## Parts of the exercise
(A) How would you put this sentence from the eHealth passage into Spanish: "We have to at least make innovations available to large groups of patients, which is certainly not the norm in this day and age."
(B) Can you quote, word for word, the stretch of the eHealth passage from "Daan Dohmen, the" through "health care professional."?

## Supplied text
□ □ □ □ □ □ □
She talked passionately about how eHealth can improve patients' quality of life, with an emphasis on "can," because the 450 hours she's spent with medical specialists, the 2500 x-rays she's gotten, and the 250 hours spent in the emergency room (and this is just the tip of the iceberg) form a drastic contrast with the extent of the distance care she's received (ten e-mails and one e-consultation). And that's not even counting how just being a patient (or a caregiver) eats into your life, by having to spend hours in waiting rooms or getting stuck in traffic yet again on your way to an appointment with the specialist. And think of how much money this costs society!

How can we make sure that all of our brilliant innovations actually play a role in patients' lives?"Having to spend hours in waiting rooms or getting stuck in traffic yet again on your way to an appointment with the specialist."

eHealth funding

We have to at least make innovations available to large groups of patients, which is certainly not the norm in this day and age. But things are changing.

Daan Dohmen, the CEO van FocusCura, announced in his keynote speech that patients with heart failure or other cardiovascular issues can receive cVitals and cContact as part of their regular care. This means fewer unnecessary hospital visits, and patients can see for themselves how they are doing and can communicate with the health care professional.
□ □ □ □ □ □ □
## Information supplied
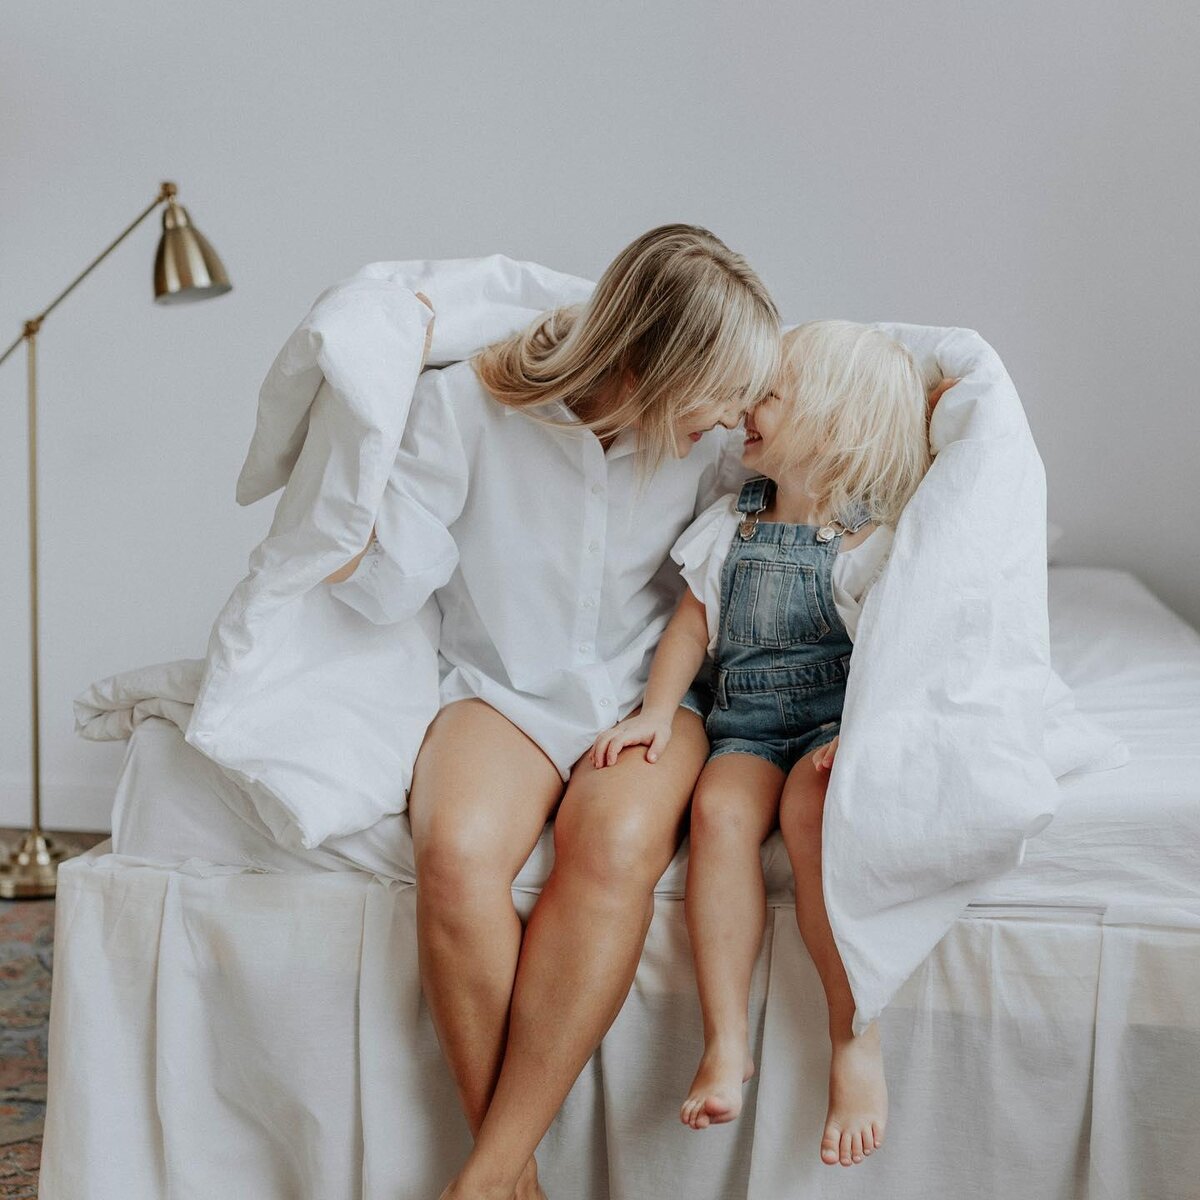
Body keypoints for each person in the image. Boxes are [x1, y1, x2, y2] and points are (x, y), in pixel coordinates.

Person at [327, 224, 780, 1200]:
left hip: (650, 694)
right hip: (503, 686)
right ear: (654, 363)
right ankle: (517, 1182)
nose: (731, 417)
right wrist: (351, 489)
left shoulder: (714, 449)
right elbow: (381, 582)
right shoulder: (465, 406)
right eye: (718, 391)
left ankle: (485, 1178)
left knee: (613, 844)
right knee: (454, 856)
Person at [592, 320, 949, 1168]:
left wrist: (862, 734)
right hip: (746, 722)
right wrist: (657, 711)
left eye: (769, 398)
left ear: (834, 423)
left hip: (830, 724)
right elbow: (692, 627)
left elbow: (901, 649)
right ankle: (725, 1040)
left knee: (813, 811)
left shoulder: (873, 539)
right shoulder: (732, 523)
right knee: (717, 811)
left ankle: (851, 1032)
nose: (744, 411)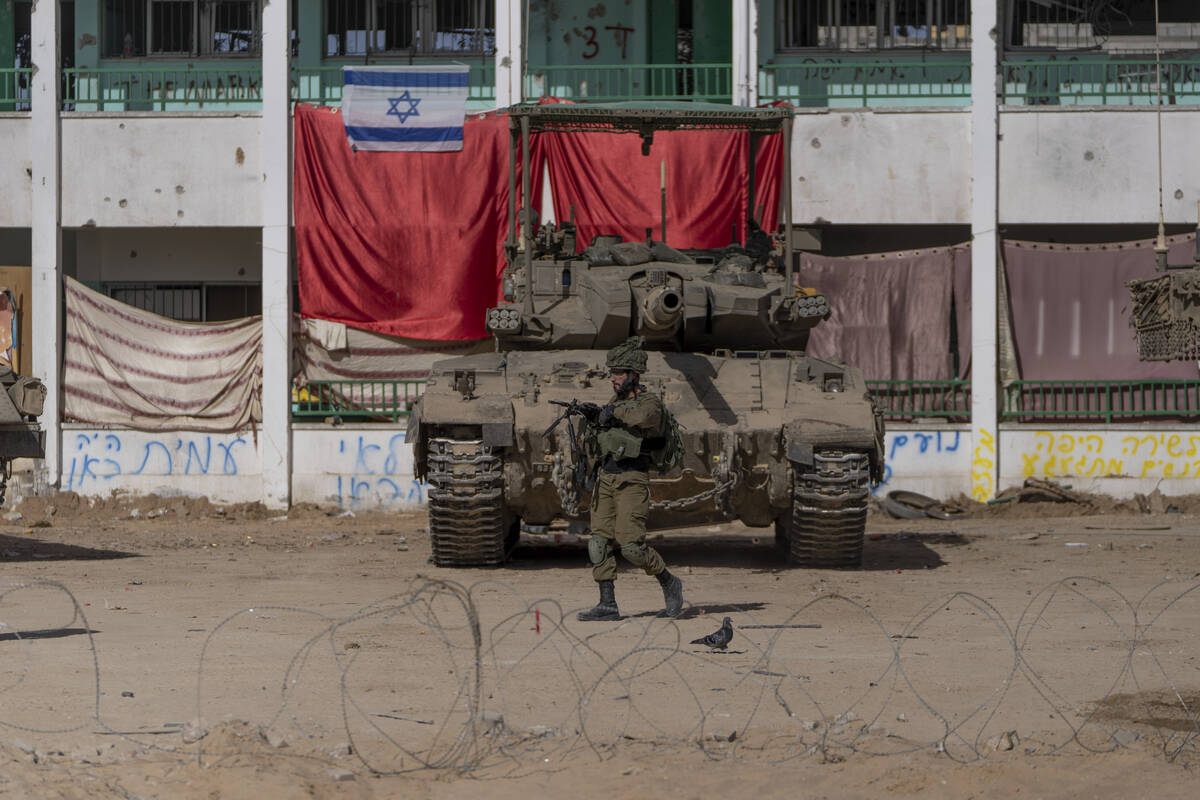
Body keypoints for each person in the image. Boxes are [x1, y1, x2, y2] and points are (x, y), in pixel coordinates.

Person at [577, 337, 684, 621]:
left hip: (632, 480)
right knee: (598, 543)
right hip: (606, 479)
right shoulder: (614, 404)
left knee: (631, 547)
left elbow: (644, 416)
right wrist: (593, 417)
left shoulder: (649, 403)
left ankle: (669, 581)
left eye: (620, 372)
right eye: (611, 372)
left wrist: (609, 414)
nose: (613, 377)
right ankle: (607, 604)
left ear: (635, 375)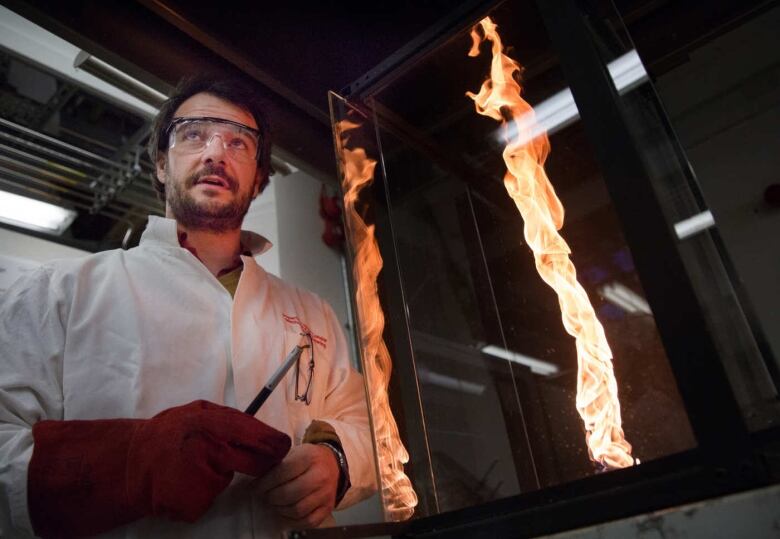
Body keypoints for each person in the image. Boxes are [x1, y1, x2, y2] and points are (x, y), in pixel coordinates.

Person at [0, 75, 376, 538]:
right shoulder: (57, 292)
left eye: (239, 142)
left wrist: (336, 461)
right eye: (193, 134)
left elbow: (369, 426)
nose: (215, 152)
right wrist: (130, 460)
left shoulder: (312, 312)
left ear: (258, 178)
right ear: (161, 163)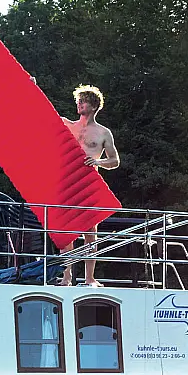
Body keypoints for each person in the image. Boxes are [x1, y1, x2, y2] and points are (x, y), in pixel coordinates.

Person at [59, 85, 120, 286]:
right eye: (79, 100)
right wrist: (31, 87)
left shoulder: (103, 132)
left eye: (83, 101)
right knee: (66, 231)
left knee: (90, 232)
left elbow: (115, 161)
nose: (79, 104)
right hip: (67, 182)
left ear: (93, 106)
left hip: (89, 183)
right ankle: (66, 277)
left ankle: (90, 278)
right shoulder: (67, 124)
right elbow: (40, 114)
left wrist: (98, 162)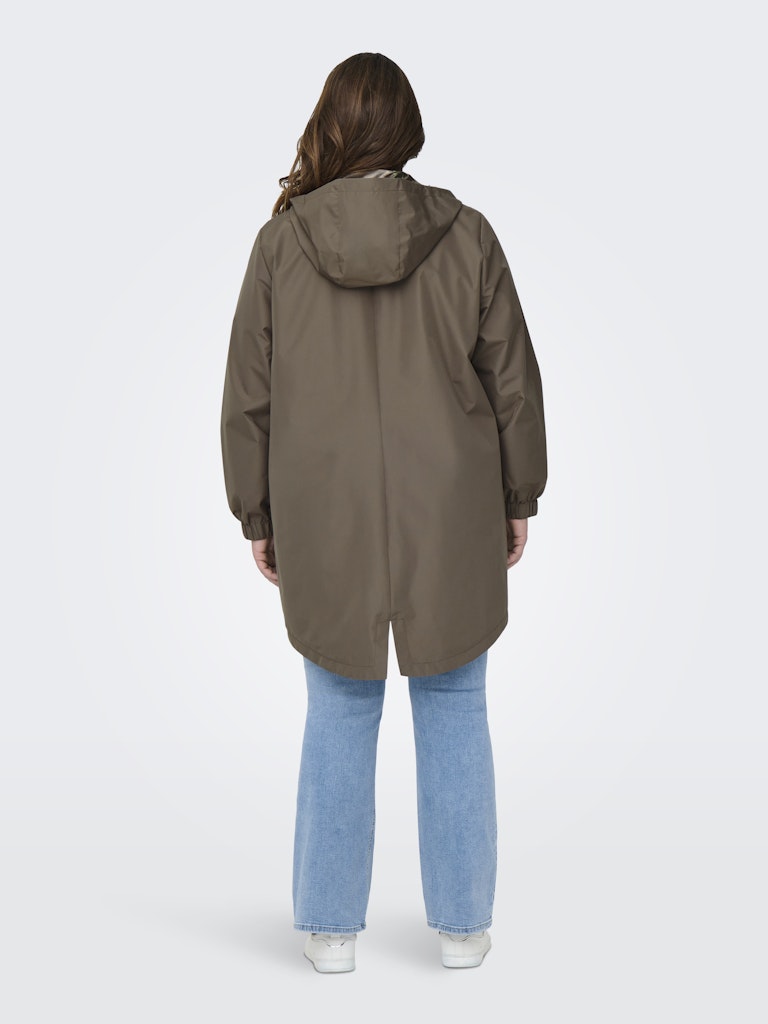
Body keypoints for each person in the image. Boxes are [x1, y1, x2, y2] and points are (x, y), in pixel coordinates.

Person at [220, 52, 548, 973]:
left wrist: (257, 512)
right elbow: (513, 382)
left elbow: (248, 396)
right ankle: (464, 929)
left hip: (324, 511)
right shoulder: (468, 234)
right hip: (452, 506)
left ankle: (330, 931)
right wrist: (518, 494)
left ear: (331, 126)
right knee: (455, 700)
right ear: (407, 129)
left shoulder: (281, 245)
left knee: (338, 703)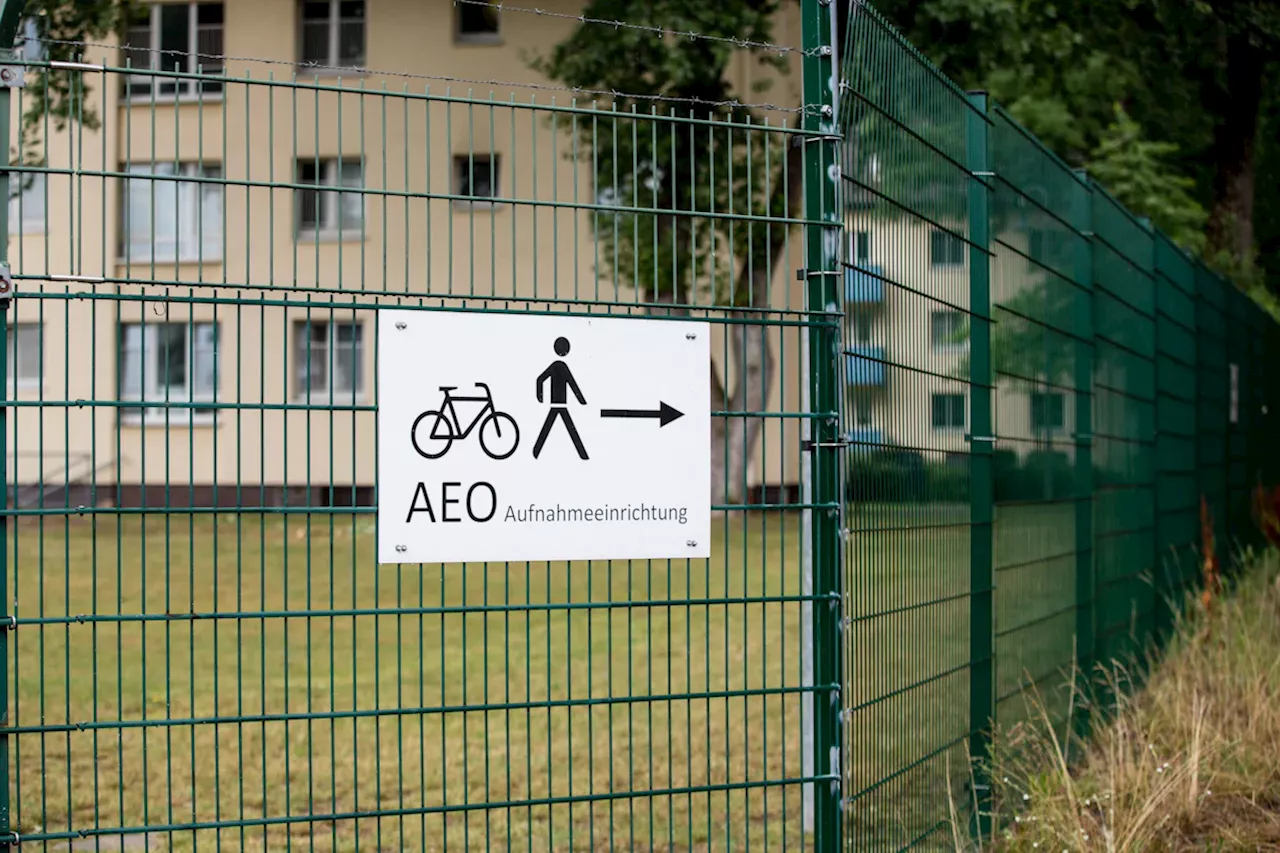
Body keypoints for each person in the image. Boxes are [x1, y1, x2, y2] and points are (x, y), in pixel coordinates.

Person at [532, 337, 588, 460]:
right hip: (560, 404)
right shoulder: (560, 366)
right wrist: (581, 400)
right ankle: (583, 455)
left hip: (558, 404)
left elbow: (540, 380)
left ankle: (536, 451)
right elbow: (572, 383)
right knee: (567, 428)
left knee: (556, 427)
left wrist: (540, 396)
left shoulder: (558, 365)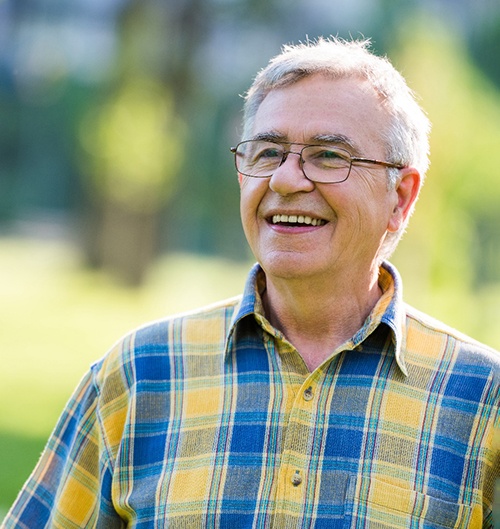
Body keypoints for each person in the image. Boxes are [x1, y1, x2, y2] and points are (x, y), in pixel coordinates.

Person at [2, 37, 499, 529]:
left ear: (401, 198)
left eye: (328, 155)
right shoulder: (137, 376)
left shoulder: (483, 401)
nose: (286, 180)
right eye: (267, 152)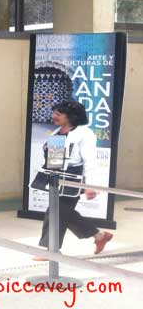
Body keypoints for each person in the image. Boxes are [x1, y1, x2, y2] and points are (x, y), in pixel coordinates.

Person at [34, 100, 113, 260]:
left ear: (71, 116)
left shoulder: (85, 134)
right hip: (56, 176)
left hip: (73, 177)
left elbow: (91, 161)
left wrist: (90, 185)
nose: (54, 116)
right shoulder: (58, 131)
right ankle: (99, 236)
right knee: (62, 211)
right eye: (54, 112)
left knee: (56, 211)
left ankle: (51, 250)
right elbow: (54, 158)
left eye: (58, 114)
□ □ □ □ □ □ □
## Per-task outputs
(A) Tenemos que, al menos, poner las innovaciones al alcance de grandes grupos de pacientes, lo cual sin duda no es la norma hoy en día.

(B)
Daan Dohmen, the CEO van FocusCura, announced in his keynote speech that patients with heart failure or other cardiovascular issues can receive cVitals and cContact as part of their regular care. This means fewer unnecessary hospital visits, and patients can see for themselves how they are doing and can communicate with the health care professional.